L'année 2009 s'avère faste pour Ford, qui vient d'annoncer un profit d'un milliard de dollars au troisième trimestre, après avoir engrangé 2,3 milliards de dollars au deuxième trimestre ! L'entreprise présentait des bilans dans le rouge depuis 2005. Et depuis des années elle prend prétexte de ses mauvais résultats pour imposer des sacrifices considérables aux travailleurs. Ford a fermé plus d'une douzaine d'usines depuis 2003 et, au cours des quatre dernières années, il a réduit son personnel de 45 % ! Il a imposé une aggravation des conditions de travail et des coupes claires dans les avantages sociaux des salariés et des retraités. Quant aux nouveaux embauchés, ils sont beaucoup moins payés et n'ont pratiquement plus d'avantages sociaux.

Ford a eu néanmoins le culot de prétendre être désavantagé par rapport à ses concurrents, General Motors et Chrysler, qui se sont placés en avril dernier sous la protection de la loi des faillites pour se débarrasser carrément de leurs obligations salariales, sociales, fiscales... et déchirer le contrat signé avec l'UAW. Du coup Ford, qui a tout de même déjà obtenu en mars dernier une révision en sa faveur du contrat censé durer jusqu'en 2011, a osé réclamer encore de nouveaux sacrifices de la part des travailleurs !

En mars dernier, Ford avait déjà rogné sur les salaires, supprimé des primes, des jours de congés, réduit le paiement des heures supplémentaires... et il avait obtenu l'accord du syndicat pour payer avec ses propres actions une partie de ce qu'il doit au fonds qui gère la couverture médicale des retraités.

Et cette fois Ford voulait encore obtenir plus de flexibilité des travailleurs, le gel des salaires des nouveaux embauchés pour six ans et l'engagement à ne pas recourir à la grève pour les salaires ou les avantages sociaux jusqu'en 2015 !

LES TRAVAILLEURS ONT DEJOUE LES MANOEUVRES DE LA DIRECTION

Ford espérait allécher les travailleurs en promettant une prime de 1 000 dollars en mars prochain si le vote était positif.
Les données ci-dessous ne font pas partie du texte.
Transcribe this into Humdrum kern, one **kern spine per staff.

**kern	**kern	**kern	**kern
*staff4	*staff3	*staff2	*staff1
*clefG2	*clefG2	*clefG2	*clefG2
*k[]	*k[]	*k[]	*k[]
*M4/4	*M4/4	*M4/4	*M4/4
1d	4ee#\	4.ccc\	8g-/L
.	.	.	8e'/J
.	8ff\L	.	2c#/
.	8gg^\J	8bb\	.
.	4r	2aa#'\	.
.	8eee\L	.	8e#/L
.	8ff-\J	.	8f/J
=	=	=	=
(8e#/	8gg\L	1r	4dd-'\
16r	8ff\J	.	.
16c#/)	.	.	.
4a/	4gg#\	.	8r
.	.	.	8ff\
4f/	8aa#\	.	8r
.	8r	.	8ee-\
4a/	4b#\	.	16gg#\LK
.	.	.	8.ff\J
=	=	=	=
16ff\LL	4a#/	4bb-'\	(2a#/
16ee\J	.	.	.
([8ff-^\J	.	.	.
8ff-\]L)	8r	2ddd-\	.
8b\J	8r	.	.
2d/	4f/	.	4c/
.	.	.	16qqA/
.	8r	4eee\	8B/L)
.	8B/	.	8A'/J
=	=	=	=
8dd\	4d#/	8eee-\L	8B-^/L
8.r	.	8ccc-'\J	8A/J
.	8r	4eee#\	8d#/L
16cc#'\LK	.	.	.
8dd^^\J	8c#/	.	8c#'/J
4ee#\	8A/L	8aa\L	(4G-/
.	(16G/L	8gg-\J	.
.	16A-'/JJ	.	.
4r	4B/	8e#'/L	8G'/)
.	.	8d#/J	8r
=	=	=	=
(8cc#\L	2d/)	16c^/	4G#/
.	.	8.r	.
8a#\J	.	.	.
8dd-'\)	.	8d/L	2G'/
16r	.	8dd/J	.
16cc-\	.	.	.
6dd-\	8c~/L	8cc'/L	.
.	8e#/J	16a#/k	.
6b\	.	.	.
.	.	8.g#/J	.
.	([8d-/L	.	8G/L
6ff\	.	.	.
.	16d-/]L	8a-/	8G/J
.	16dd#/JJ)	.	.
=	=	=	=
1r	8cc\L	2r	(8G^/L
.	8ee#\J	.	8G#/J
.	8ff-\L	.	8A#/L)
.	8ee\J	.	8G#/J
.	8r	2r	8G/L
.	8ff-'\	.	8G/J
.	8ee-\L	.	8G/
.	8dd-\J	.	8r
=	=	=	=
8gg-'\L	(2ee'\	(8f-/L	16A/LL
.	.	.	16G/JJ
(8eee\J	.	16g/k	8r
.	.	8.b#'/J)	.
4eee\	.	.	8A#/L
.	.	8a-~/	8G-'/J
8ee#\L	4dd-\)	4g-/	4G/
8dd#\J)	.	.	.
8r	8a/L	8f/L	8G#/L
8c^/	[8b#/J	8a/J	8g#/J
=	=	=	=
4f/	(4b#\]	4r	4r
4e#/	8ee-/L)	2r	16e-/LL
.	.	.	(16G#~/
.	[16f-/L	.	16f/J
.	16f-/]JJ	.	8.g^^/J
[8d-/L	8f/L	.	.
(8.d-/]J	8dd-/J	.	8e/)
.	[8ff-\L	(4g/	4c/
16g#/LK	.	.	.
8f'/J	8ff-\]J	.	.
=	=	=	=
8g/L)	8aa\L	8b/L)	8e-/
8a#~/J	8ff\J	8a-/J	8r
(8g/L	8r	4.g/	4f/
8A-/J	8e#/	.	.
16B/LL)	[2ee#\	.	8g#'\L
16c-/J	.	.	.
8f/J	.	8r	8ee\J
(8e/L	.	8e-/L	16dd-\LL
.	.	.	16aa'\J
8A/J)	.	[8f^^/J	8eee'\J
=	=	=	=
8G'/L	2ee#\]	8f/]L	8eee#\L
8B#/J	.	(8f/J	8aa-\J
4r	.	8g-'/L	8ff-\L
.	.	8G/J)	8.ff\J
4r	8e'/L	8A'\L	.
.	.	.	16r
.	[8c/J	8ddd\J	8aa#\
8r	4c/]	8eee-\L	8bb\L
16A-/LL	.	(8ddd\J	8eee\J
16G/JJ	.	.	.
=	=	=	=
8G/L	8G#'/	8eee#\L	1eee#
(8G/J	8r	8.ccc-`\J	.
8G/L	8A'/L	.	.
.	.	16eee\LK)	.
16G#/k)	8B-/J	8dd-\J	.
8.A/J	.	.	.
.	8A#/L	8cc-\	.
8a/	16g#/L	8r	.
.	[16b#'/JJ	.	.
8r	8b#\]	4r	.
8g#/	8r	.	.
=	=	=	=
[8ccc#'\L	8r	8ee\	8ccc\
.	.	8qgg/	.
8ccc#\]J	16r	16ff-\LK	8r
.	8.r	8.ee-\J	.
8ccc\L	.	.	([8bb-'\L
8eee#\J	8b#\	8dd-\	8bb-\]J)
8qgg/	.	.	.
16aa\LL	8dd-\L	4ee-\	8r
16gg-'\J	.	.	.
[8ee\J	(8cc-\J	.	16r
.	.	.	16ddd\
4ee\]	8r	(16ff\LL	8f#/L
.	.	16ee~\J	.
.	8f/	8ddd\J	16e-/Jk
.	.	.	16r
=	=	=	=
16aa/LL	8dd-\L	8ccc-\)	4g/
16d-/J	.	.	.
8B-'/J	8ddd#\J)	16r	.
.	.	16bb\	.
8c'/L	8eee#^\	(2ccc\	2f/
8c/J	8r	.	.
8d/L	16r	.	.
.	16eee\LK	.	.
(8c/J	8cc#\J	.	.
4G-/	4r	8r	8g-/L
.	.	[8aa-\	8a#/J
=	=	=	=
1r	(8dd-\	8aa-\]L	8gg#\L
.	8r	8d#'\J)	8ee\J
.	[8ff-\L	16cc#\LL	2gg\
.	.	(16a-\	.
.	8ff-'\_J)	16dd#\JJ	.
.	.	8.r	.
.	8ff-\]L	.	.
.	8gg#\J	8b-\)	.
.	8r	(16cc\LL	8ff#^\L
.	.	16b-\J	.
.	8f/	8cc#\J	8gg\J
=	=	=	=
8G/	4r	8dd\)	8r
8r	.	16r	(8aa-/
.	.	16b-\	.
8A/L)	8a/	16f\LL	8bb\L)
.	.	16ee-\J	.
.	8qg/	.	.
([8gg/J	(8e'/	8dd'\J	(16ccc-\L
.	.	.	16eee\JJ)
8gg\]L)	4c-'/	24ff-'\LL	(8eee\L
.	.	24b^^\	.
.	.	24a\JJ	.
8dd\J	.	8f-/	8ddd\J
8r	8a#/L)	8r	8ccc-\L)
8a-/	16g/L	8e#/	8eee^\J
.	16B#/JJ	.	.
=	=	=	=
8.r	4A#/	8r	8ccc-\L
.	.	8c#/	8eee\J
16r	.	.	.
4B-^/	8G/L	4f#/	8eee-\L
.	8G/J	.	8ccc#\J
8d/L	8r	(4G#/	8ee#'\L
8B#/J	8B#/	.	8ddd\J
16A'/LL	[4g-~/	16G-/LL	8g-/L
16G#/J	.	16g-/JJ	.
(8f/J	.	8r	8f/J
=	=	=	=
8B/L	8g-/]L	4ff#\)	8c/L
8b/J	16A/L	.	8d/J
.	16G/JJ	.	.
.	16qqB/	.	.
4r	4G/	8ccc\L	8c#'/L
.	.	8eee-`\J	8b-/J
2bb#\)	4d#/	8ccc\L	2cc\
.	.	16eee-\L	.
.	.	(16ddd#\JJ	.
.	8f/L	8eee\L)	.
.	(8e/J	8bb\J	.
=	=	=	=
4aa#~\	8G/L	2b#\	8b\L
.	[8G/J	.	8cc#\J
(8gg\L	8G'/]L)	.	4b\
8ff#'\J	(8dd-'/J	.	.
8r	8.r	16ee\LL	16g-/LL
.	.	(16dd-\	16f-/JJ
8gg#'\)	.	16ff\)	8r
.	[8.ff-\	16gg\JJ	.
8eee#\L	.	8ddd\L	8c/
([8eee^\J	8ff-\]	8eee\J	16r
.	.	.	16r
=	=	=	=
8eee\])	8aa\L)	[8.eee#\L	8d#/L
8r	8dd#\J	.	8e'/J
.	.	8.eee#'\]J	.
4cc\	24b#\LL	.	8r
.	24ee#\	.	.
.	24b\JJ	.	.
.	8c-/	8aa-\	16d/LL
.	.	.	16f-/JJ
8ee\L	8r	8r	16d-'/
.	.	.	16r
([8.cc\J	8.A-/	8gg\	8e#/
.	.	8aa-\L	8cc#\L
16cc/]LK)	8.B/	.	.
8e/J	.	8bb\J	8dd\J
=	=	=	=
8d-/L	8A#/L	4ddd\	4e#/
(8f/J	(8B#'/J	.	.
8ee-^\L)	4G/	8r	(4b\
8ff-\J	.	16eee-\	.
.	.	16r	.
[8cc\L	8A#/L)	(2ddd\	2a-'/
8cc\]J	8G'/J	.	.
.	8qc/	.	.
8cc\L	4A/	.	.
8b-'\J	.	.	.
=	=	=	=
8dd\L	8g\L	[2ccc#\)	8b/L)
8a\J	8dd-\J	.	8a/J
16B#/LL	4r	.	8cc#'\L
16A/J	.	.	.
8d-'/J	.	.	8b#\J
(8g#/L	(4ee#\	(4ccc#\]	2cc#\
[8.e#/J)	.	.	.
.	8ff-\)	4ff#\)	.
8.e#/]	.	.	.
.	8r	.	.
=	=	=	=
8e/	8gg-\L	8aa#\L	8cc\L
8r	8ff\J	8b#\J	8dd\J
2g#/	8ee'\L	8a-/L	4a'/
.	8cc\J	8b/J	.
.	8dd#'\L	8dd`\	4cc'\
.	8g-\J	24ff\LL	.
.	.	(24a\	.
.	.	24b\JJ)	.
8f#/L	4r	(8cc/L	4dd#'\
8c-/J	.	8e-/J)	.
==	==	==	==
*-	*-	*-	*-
Il s'engageait en outre à fournir du travail supplémentaire à certaines usines et « à créer ou sauver » ainsi 7 000 emplois, selon les calculs de l'UAW.

Mais les travailleurs n'ont plus aucune confiance dans les promesses jamais tenues de la direction et ne voulaient pas abandonner leur droit de grève, seule arme pour faire valoir leurs revendications. Des tracts s'opposant aux nouveaux sacrifices, des affiches, des pin's, et des tee-shirts ont été utilisés à Ford Rouge à Detroit, mais aussi dans bien d'autres usines, pour appeler les travailleurs à voter « non ».

Le succès de cette campagne, en opposition aux pressions des dirigeants nationaux du syndicat, a prouvé que les travailleurs savent se donner les moyens de se faire entendre, y compris d'une usine à l'autre au travers le pays. Cela ne peut que leur redonner confiance et c'est un gage important pour l'avenir.